There is a reason why a standard is adopted, or not. JPG prevailed because the industry converged on a single 8-bit format, with variable compression, and more than enough for the sensors, screens and most printing systems. JPEG2000 suffered from excessive customization possibilities, 1 to 39 bits per channel, different color encodings, and to the best of my knowledge camera manufacturers never got together to standardize to a specific set of specifications such that any application can read all JPG2000 files from any origin, the way they can with JPG.

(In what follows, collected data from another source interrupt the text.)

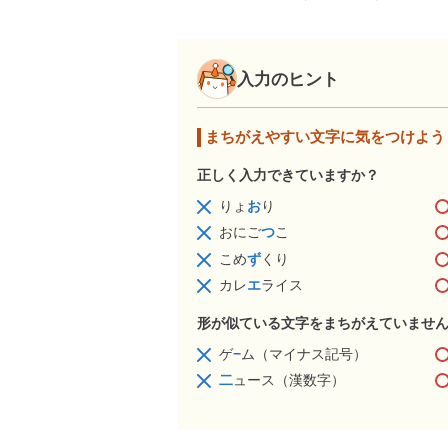
入力のヒント
まちがえやすい文字に気をつけよう
正しく入力できていますか？
りょ
お
り
おにご
つ
こ
こめ
ず
くり
カレ
エ
ライス
形が似ている文字をまちがえていませ
ゲ
−
ム（マイナス記号）
二
ュース（漢数字）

Some (me) use RAW as an insurance policy, allowing for exposure correction, color balance, shadows or brights assimilation, etc, but from there we produce jpgs to print of share with others, and now that 10-bit monitors and other facilities are there is makes sense to look for something new. Apple does not create standards if there is a competent one out there, they went along with MP3 until it was no longer satisfactory, now you will find most A/D D/A converters supporting Apple Lossless Audio Codec, which is license- and royalty-free under the Apache 2.0 licensing scheme. For photography Apple adopted HEIF, a format defined by
Moving Picture Experts Group (MPEG) (ISO/IEC 23008-12), and made it popular by integrating it with the iPhone, iOS and MacOS. So it is not really an Apple standard so much as a standard that was dormant until a very influential company adopted it. Canon are smart to follow that trend.
I am interested in HEIF, even if I do not have (yet) a 10 bit monitor, because I would be able to take images from the camera with the possibility to correct + - 1 EV the luminosity, so I may not need to swamp my disk drives with RAW files quite so much.